▼

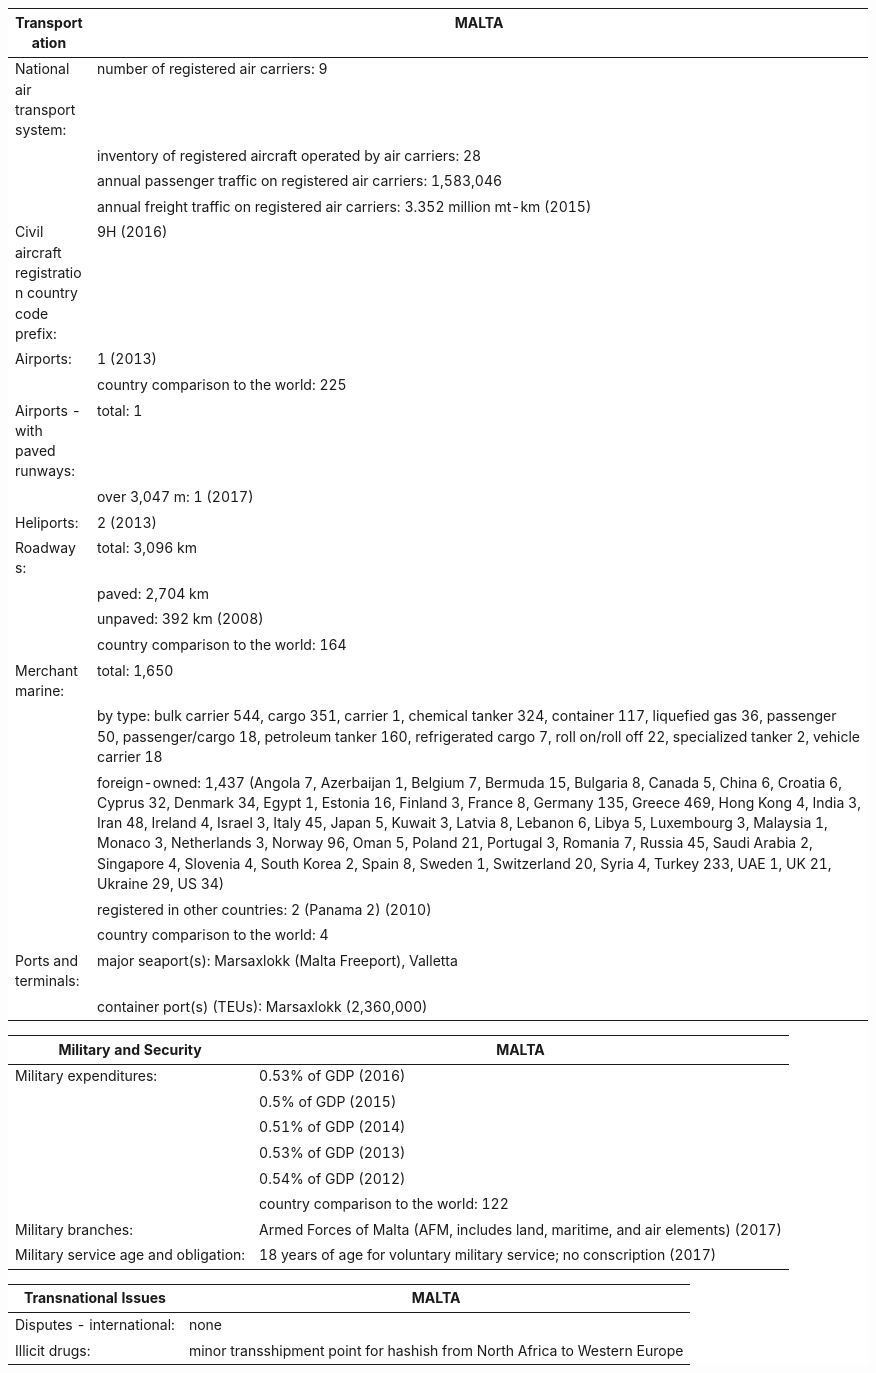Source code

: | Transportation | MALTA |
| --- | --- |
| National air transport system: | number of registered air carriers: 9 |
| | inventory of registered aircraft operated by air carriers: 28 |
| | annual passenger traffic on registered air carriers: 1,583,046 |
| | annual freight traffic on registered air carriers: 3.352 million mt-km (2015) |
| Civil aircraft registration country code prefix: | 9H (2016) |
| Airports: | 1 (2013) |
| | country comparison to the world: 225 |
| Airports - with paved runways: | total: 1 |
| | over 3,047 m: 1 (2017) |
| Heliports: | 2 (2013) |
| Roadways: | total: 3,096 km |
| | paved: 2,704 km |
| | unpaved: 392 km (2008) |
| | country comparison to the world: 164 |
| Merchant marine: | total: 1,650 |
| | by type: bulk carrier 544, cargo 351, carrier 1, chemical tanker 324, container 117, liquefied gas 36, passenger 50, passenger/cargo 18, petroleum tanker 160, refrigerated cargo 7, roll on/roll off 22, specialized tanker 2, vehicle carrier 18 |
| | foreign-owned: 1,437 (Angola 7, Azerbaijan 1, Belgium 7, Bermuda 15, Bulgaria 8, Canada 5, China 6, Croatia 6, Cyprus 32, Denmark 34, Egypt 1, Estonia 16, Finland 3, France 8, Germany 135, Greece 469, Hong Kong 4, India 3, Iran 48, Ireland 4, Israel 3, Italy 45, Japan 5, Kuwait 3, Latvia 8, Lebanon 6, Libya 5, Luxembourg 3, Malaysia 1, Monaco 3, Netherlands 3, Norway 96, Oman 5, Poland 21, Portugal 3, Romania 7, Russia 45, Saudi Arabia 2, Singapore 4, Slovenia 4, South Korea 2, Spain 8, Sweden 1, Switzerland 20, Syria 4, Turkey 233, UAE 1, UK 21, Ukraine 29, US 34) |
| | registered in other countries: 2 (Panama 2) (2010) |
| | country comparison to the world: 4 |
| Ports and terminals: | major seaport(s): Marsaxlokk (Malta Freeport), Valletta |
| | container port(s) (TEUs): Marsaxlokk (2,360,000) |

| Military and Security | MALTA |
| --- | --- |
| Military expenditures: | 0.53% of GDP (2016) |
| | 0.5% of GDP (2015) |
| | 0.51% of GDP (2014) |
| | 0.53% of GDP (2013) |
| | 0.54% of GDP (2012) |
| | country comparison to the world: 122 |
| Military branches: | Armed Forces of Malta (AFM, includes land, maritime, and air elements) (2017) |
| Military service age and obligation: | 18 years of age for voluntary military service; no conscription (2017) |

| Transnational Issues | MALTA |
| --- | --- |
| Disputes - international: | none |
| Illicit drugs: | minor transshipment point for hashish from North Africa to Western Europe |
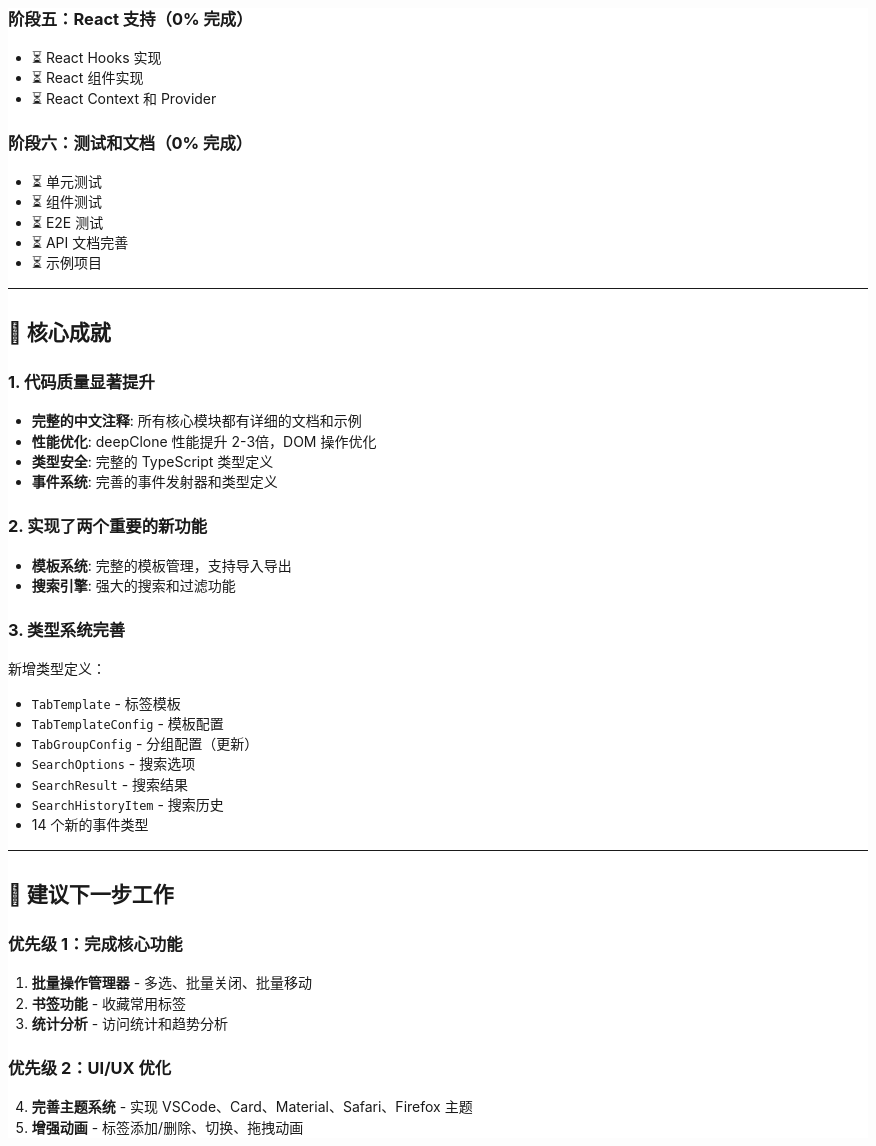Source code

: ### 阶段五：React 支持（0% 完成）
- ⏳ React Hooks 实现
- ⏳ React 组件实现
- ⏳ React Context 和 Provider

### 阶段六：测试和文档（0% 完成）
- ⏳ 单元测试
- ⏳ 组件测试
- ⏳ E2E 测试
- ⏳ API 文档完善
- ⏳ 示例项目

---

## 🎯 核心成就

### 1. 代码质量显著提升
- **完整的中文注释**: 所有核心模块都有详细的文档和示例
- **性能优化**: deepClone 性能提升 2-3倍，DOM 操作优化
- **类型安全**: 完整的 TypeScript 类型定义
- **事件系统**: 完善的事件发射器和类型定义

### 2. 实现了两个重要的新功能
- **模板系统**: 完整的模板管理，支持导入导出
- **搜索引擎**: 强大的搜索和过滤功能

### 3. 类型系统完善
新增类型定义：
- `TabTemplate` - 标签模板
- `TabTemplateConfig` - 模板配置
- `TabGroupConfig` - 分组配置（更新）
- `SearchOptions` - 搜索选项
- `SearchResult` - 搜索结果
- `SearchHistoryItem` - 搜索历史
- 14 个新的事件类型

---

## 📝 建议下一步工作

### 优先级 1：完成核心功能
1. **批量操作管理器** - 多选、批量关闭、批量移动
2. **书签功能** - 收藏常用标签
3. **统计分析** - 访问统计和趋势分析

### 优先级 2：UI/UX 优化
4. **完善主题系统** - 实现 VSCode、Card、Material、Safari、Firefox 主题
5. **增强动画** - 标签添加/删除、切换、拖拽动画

▲

> _The problem_
Leave out the pictures and copy everything else in the records word for word.

> _Answer section_
Source code

: | Transportation | MALTA |
| --- | --- |
| National air transport system: | number of registered air carriers: 9 |
| | inventory of registered aircraft operated by air carriers: 28 |
| | annual passenger traffic on registered air carriers: 1,583,046 |
| | annual freight traffic on registered air carriers: 3.352 million mt-km (2015) |
| Civil aircraft registration country code prefix: | 9H (2016) |
| Airports: | 1 (2013) |
| | country comparison to the world: 225 |
| Airports - with paved runways: | total: 1 |
| | over 3,047 m: 1 (2017) |
| Heliports: | 2 (2013) |
| Roadways: | total: 3,096 km |
| | paved: 2,704 km |
| | unpaved: 392 km (2008) |
| | country comparison to the world: 164 |
| Merchant marine: | total: 1,650 |
| | by type: bulk carrier 544, cargo 351, carrier 1, chemical tanker 324, container 117, liquefied gas 36, passenger 50, passenger/cargo 18, petroleum tanker 160, refrigerated cargo 7, roll on/roll off 22, specialized tanker 2, vehicle carrier 18 |
| | foreign-owned: 1,437 (Angola 7, Azerbaijan 1, Belgium 7, Bermuda 15, Bulgaria 8, Canada 5, China 6, Croatia 6, Cyprus 32, Denmark 34, Egypt 1, Estonia 16, Finland 3, France 8, Germany 135, Greece 469, Hong Kong 4, India 3, Iran 48, Ireland 4, Israel 3, Italy 45, Japan 5, Kuwait 3, Latvia 8, Lebanon 6, Libya 5, Luxembourg 3, Malaysia 1, Monaco 3, Netherlands 3, Norway 96, Oman 5, Poland 21, Portugal 3, Romania 7, Russia 45, Saudi Arabia 2, Singapore 4, Slovenia 4, South Korea 2, Spain 8, Sweden 1, Switzerland 20, Syria 4, Turkey 233, UAE 1, UK 21, Ukraine 29, US 34) |
| | registered in other countries: 2 (Panama 2) (2010) |
| | country comparison to the world: 4 |
| Ports and terminals: | major seaport(s): Marsaxlokk (Malta Freeport), Valletta |
| | container port(s) (TEUs): Marsaxlokk (2,360,000) |

| Military and Security | MALTA |
| --- | --- |
| Military expenditures: | 0.53% of GDP (2016) |
| | 0.5% of GDP (2015) |
| | 0.51% of GDP (2014) |
| | 0.53% of GDP (2013) |
| | 0.54% of GDP (2012) |
| | country comparison to the world: 122 |
| Military branches: | Armed Forces of Malta (AFM, includes land, maritime, and air elements) (2017) |
| Military service age and obligation: | 18 years of age for voluntary military service; no conscription (2017) |

| Transnational Issues | MALTA |
| --- | --- |
| Disputes - international: | none |
| Illicit drugs: | minor transshipment point for hashish from North Africa to Western Europe |
Source code

: ### 阶段五：React 支持（0% 完成）
- ⏳ React Hooks 实现
- ⏳ React 组件实现
- ⏳ React Context 和 Provider

### 阶段六：测试和文档（0% 完成）
- ⏳ 单元测试
- ⏳ 组件测试
- ⏳ E2E 测试
- ⏳ API 文档完善
- ⏳ 示例项目

---

## 🎯 核心成就

### 1. 代码质量显著提升
- **完整的中文注释**: 所有核心模块都有详细的文档和示例
- **性能优化**: deepClone 性能提升 2-3倍，DOM 操作优化
- **类型安全**: 完整的 TypeScript 类型定义
- **事件系统**: 完善的事件发射器和类型定义

### 2. 实现了两个重要的新功能
- **模板系统**: 完整的模板管理，支持导入导出
- **搜索引擎**: 强大的搜索和过滤功能

### 3. 类型系统完善
新增类型定义：
- `TabTemplate` - 标签模板
- `TabTemplateConfig` - 模板配置
- `TabGroupConfig` - 分组配置（更新）
- `SearchOptions` - 搜索选项
- `SearchResult` - 搜索结果
- `SearchHistoryItem` - 搜索历史
- 14 个新的事件类型

---

## 📝 建议下一步工作

### 优先级 1：完成核心功能
1. **批量操作管理器** - 多选、批量关闭、批量移动
2. **书签功能** - 收藏常用标签
3. **统计分析** - 访问统计和趋势分析

### 优先级 2：UI/UX 优化
4. **完善主题系统** - 实现 VSCode、Card、Material、Safari、Firefox 主题
5. **增强动画** - 标签添加/删除、切换、拖拽动画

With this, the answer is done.